I have a recipe like this one; almost exactly and it is one of my all time favorites!! Can’t wait to try it with roasted pecans. Sounds yummy!
Can add chocolate chips?
I think that would work.
I love your idea of making your own yellow homemade cake mix. I’ve been searching on and off for a good recipe to rival a boxed mix. I will try yours out–thanks! 🙂
There was an older woman at our former church that made a variation of this for my husband and I years ago. I loved it and she gave me the recipe. I have made it ever since, so easy and good! In fact, I made it for a church potluck Sunday and just finished the leftovers this week!

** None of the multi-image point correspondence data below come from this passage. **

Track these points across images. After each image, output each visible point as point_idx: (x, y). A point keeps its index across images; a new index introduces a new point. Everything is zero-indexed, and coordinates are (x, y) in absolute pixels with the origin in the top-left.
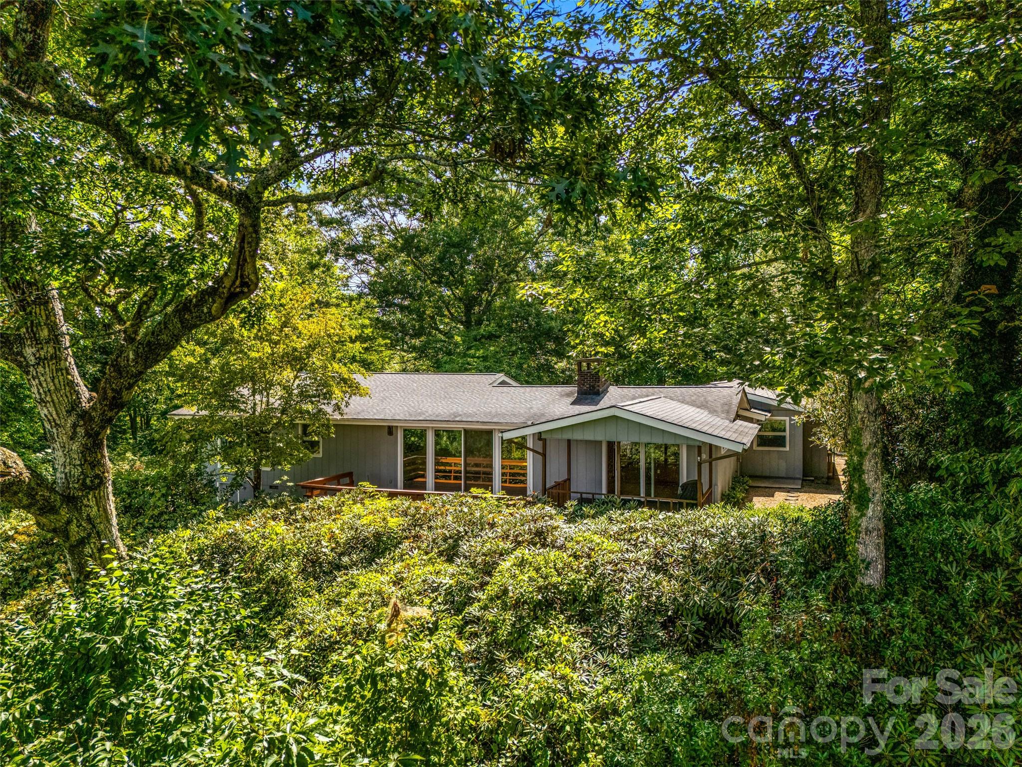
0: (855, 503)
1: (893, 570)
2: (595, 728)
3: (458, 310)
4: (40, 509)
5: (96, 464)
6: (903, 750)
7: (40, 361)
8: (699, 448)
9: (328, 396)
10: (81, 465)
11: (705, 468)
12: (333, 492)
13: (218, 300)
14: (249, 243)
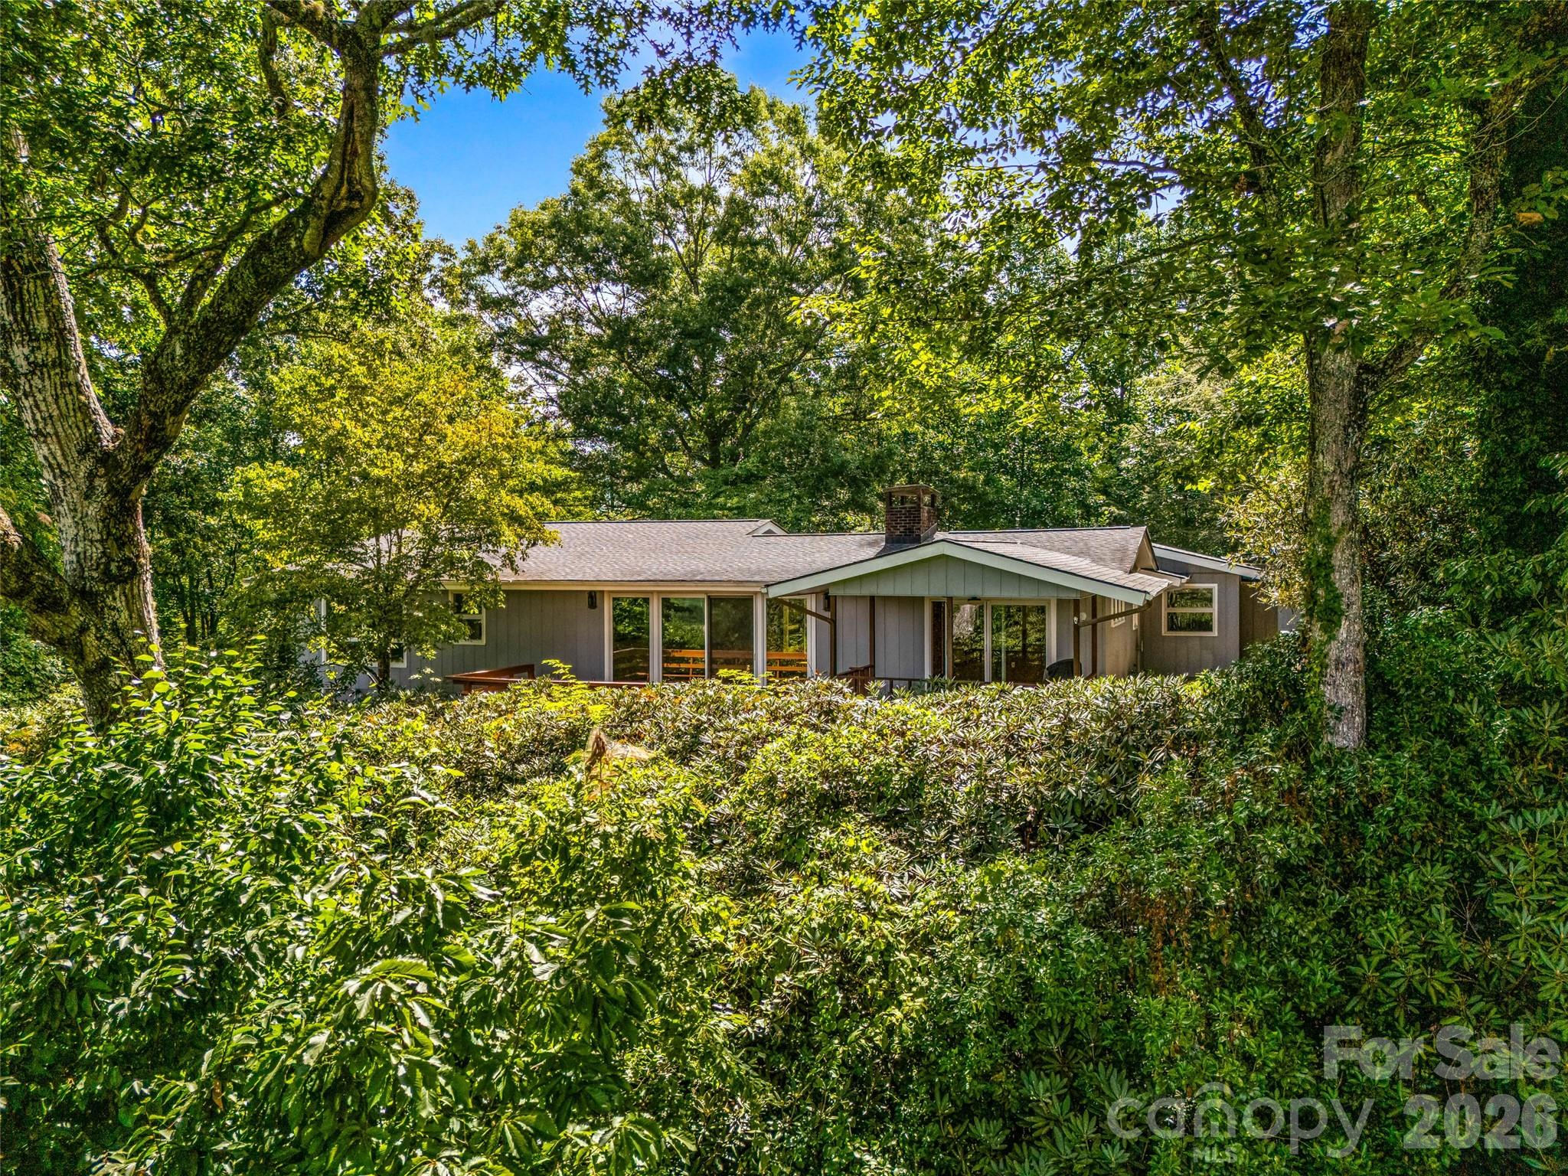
0: (1320, 619)
1: (1378, 724)
2: (912, 960)
3: (698, 439)
4: (39, 601)
5: (125, 541)
6: (1396, 969)
7: (36, 367)
8: (1076, 602)
9: (495, 537)
10: (101, 541)
11: (1086, 633)
12: (502, 687)
13: (314, 222)
14: (360, 119)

This looks like a Williams Sonoma dessert, if it is anything like it this will be irresistable! I love yellow cake mix crumbles.
ive never heard of a pumpkin cobbler before…how creative! def autumn/thanksgiving on a plate!
pumpkin cobbler??? It sounds delicious! Love your picture too – cobbler is a hard one to take, but yours looks professional!
I love this recipe! We’ve been making it at Thanksgiving for the last few years and it beats the pants off of boring old pumpkin pie!! I’m not sure how I missed your recipe for cake mix…but I’m definitely going to try it this year!
i am definitely saving this recipe! yum!!